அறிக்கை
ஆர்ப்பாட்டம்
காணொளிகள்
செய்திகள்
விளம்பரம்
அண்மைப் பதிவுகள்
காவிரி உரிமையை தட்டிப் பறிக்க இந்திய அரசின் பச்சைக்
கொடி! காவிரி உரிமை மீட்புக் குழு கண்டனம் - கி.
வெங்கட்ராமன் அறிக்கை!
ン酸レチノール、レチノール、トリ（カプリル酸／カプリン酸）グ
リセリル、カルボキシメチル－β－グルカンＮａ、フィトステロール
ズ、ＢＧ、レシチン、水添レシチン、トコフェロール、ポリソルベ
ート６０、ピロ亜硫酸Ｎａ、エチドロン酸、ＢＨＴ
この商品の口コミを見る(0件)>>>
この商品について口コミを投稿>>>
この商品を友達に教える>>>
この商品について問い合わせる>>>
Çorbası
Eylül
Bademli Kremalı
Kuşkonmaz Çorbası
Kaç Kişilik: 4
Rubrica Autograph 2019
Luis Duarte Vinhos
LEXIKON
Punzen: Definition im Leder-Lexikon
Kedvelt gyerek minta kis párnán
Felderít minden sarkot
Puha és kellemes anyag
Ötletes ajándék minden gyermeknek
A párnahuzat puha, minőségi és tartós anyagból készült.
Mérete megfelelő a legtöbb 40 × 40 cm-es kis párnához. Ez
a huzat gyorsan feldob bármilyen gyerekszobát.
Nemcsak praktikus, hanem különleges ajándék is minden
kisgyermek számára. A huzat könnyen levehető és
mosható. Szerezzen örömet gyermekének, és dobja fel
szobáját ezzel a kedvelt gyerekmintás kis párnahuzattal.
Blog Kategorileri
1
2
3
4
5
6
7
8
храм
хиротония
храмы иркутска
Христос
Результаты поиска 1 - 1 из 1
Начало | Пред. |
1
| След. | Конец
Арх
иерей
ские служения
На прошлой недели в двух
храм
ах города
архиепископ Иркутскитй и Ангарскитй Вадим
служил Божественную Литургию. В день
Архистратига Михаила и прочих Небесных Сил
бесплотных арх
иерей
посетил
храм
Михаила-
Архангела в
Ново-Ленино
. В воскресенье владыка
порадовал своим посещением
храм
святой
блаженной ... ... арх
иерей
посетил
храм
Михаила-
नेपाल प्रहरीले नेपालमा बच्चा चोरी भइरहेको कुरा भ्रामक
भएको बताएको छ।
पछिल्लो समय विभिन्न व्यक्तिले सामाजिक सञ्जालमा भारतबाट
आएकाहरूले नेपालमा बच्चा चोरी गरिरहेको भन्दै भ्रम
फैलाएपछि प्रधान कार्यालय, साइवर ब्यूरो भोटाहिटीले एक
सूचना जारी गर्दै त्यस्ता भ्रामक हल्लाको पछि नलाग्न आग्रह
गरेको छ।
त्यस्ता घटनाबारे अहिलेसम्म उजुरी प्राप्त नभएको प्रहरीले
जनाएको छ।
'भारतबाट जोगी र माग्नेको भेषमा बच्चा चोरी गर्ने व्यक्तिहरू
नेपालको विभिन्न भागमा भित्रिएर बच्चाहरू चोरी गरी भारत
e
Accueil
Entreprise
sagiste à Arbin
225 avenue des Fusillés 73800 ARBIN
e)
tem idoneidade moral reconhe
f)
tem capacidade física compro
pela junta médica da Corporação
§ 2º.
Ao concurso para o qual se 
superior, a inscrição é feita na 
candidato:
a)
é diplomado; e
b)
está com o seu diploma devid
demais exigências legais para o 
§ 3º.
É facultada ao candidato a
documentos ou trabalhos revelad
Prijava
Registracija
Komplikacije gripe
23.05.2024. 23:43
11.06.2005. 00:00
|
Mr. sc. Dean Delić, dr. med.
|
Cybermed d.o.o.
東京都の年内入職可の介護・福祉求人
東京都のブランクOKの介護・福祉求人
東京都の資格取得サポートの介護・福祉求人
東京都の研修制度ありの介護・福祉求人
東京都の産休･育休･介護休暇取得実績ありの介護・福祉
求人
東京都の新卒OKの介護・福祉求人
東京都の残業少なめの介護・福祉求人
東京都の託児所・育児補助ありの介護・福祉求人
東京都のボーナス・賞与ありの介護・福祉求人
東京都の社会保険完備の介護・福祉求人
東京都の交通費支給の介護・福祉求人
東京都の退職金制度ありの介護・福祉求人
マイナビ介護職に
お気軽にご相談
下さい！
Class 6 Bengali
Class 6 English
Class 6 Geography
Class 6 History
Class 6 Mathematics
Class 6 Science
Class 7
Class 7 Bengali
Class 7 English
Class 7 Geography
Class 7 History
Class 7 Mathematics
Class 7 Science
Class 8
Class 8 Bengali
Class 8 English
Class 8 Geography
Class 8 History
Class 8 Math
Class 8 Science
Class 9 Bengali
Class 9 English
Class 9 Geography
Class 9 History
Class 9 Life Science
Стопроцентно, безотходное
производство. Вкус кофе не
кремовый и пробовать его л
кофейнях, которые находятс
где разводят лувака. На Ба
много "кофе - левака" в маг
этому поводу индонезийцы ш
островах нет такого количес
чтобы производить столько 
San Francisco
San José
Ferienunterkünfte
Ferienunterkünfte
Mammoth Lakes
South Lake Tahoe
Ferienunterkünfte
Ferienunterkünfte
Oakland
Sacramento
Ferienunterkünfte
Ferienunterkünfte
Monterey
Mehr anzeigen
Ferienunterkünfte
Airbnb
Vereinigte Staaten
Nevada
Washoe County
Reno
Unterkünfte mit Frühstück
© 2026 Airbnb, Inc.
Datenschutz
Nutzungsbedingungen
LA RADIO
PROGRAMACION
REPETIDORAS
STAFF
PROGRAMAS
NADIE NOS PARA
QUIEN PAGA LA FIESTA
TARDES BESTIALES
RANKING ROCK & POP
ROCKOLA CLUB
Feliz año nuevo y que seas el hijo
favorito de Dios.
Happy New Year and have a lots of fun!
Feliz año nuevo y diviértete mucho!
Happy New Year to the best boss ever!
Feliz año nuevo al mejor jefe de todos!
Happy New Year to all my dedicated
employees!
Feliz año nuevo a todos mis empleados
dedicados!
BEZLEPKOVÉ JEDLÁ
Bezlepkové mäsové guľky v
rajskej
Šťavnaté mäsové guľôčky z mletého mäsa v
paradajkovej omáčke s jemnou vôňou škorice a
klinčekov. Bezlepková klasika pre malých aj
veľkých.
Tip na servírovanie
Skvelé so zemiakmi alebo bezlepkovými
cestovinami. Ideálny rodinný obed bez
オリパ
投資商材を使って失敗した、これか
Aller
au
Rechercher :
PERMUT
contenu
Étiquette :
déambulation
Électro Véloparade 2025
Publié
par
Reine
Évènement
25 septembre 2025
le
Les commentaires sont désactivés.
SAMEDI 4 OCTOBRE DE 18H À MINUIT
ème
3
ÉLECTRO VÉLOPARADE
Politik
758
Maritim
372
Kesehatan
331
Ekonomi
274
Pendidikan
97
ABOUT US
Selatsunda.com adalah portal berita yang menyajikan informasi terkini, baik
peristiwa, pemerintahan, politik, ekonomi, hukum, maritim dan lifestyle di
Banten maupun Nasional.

========================================================================

▶ [WHAT TO WORK ON] Print every line of the listing exactly.

▶ [ANSWER TO THE EXERCISE]
அறிக்கை
ஆர்ப்பாட்டம்
காணொளிகள்
செய்திகள்
விளம்பரம்
அண்மைப் பதிவுகள்
காவிரி உரிமையை தட்டிப் பறிக்க இந்திய அரசின் பச்சைக்
கொடி! காவிரி உரிமை மீட்புக் குழு கண்டனம் - கி.
வெங்கட்ராமன் அறிக்கை!
ン酸レチノール、レチノール、トリ（カプリル酸／カプリン酸）グ
リセリル、カルボキシメチル－β－グルカンＮａ、フィトステロール
ズ、ＢＧ、レシチン、水添レシチン、トコフェロール、ポリソルベ
ート６０、ピロ亜硫酸Ｎａ、エチドロン酸、ＢＨＴ
この商品の口コミを見る(0件)>>>
この商品について口コミを投稿>>>
この商品を友達に教える>>>
この商品について問い合わせる>>>
Çorbası
Eylül
Bademli Kremalı
Kuşkonmaz Çorbası
Kaç Kişilik: 4
Rubrica Autograph 2019
Luis Duarte Vinhos
LEXIKON
Punzen: Definition im Leder-Lexikon
Kedvelt gyerek minta kis párnán
Felderít minden sarkot
Puha és kellemes anyag
Ötletes ajándék minden gyermeknek
A párnahuzat puha, minőségi és tartós anyagból készült.
Mérete megfelelő a legtöbb 40 × 40 cm-es kis párnához. Ez
a huzat gyorsan feldob bármilyen gyerekszobát.
Nemcsak praktikus, hanem különleges ajándék is minden
kisgyermek számára. A huzat könnyen levehető és
mosható. Szerezzen örömet gyermekének, és dobja fel
szobáját ezzel a kedvelt gyerekmintás kis párnahuzattal.
Blog Kategorileri
1
2
3
4
5
6
7
8
храм
хиротония
храмы иркутска
Христос
Результаты поиска 1 - 1 из 1
Начало | Пред. |
1
| След. | Конец
Арх
иерей
ские служения
На прошлой недели в двух
храм
ах города
архиепископ Иркутскитй и Ангарскитй Вадим
служил Божественную Литургию. В день
Архистратига Михаила и прочих Небесных Сил
бесплотных арх
иерей
посетил
храм
Михаила-
Архангела в
Ново-Ленино
. В воскресенье владыка
порадовал своим посещением
храм
святой
блаженной ... ... арх
иерей
посетил
храм
Михаила-
नेपाल प्रहरीले नेपालमा बच्चा चोरी भइरहेको कुरा भ्रामक
भएको बताएको छ।
पछिल्लो समय विभिन्न व्यक्तिले सामाजिक सञ्जालमा भारतबाट
आएकाहरूले नेपालमा बच्चा चोरी गरिरहेको भन्दै भ्रम
फैलाएपछि प्रधान कार्यालय, साइवर ब्यूरो भोटाहिटीले एक
सूचना जारी गर्दै त्यस्ता भ्रामक हल्लाको पछि नलाग्न आग्रह
गरेको छ।
त्यस्ता घटनाबारे अहिलेसम्म उजुरी प्राप्त नभएको प्रहरीले
जनाएको छ।
'भारतबाट जोगी र माग्नेको भेषमा बच्चा चोरी गर्ने व्यक्तिहरू
नेपालको विभिन्न भागमा भित्रिएर बच्चाहरू चोरी गरी भारत
e
Accueil
Entreprise
sagiste à Arbin
225 avenue des Fusillés 73800 ARBIN
e)
tem idoneidade moral reconhe
f)
tem capacidade física compro
pela junta médica da Corporação
§ 2º.
Ao concurso para o qual se 
superior, a inscrição é feita na 
candidato:
a)
é diplomado; e
b)
está com o seu diploma devid
demais exigências legais para o 
§ 3º.
É facultada ao candidato a
documentos ou trabalhos revelad
Prijava
Registracija
Komplikacije gripe
23.05.2024. 23:43
11.06.2005. 00:00
|
Mr. sc. Dean Delić, dr. med.
|
Cybermed d.o.o.
東京都の年内入職可の介護・福祉求人
東京都のブランクOKの介護・福祉求人
東京都の資格取得サポートの介護・福祉求人
東京都の研修制度ありの介護・福祉求人
東京都の産休･育休･介護休暇取得実績ありの介護・福祉
求人
東京都の新卒OKの介護・福祉求人
東京都の残業少なめの介護・福祉求人
東京都の託児所・育児補助ありの介護・福祉求人
東京都のボーナス・賞与ありの介護・福祉求人
東京都の社会保険完備の介護・福祉求人
東京都の交通費支給の介護・福祉求人
東京都の退職金制度ありの介護・福祉求人
マイナビ介護職に
お気軽にご相談
下さい！
Class 6 Bengali
Class 6 English
Class 6 Geography
Class 6 History
Class 6 Mathematics
Class 6 Science
Class 7
Class 7 Bengali
Class 7 English
Class 7 Geography
Class 7 History
Class 7 Mathematics
Class 7 Science
Class 8
Class 8 Bengali
Class 8 English
Class 8 Geography
Class 8 History
Class 8 Math
Class 8 Science
Class 9 Bengali
Class 9 English
Class 9 Geography
Class 9 History
Class 9 Life Science
Стопроцентно, безотходное
производство. Вкус кофе не
кремовый и пробовать его л
кофейнях, которые находятс
где разводят лувака. На Ба
много "кофе - левака" в маг
этому поводу индонезийцы ш
островах нет такого количес
чтобы производить столько 
San Francisco
San José
Ferienunterkünfte
Ferienunterkünfte
Mammoth Lakes
South Lake Tahoe
Ferienunterkünfte
Ferienunterkünfte
Oakland
Sacramento
Ferienunterkünfte
Ferienunterkünfte
Monterey
Mehr anzeigen
Ferienunterkünfte
Airbnb
Vereinigte Staaten
Nevada
Washoe County
Reno
Unterkünfte mit Frühstück
© 2026 Airbnb, Inc.
Datenschutz
Nutzungsbedingungen
LA RADIO
PROGRAMACION
REPETIDORAS
STAFF
PROGRAMAS
NADIE NOS PARA
QUIEN PAGA LA FIESTA
TARDES BESTIALES
RANKING ROCK & POP
ROCKOLA CLUB
Feliz año nuevo y que seas el hijo
favorito de Dios.
Happy New Year and have a lots of fun!
Feliz año nuevo y diviértete mucho!
Happy New Year to the best boss ever!
Feliz año nuevo al mejor jefe de todos!
Happy New Year to all my dedicated
employees!
Feliz año nuevo a todos mis empleados
dedicados!
BEZLEPKOVÉ JEDLÁ
Bezlepkové mäsové guľky v
rajskej
Šťavnaté mäsové guľôčky z mletého mäsa v
paradajkovej omáčke s jemnou vôňou škorice a
klinčekov. Bezlepková klasika pre malých aj
veľkých.
Tip na servírovanie
Skvelé so zemiakmi alebo bezlepkovými
cestovinami. Ideálny rodinný obed bez
オリパ
投資商材を使って失敗した、これか
Aller
au
Rechercher :
PERMUT
contenu
Étiquette :
déambulation
Électro Véloparade 2025
Publié
par
Reine
Évènement
25 septembre 2025
le
Les commentaires sont désactivés.
SAMEDI 4 OCTOBRE DE 18H À MINUIT
ème
3
ÉLECTRO VÉLOPARADE
Politik
758
Maritim
372
Kesehatan
331
Ekonomi
274
Pendidikan
97
ABOUT US
Selatsunda.com adalah portal berita yang menyajikan informasi terkini, baik
peristiwa, pemerintahan, politik, ekonomi, hukum, maritim dan lifestyle di
Banten maupun Nasional.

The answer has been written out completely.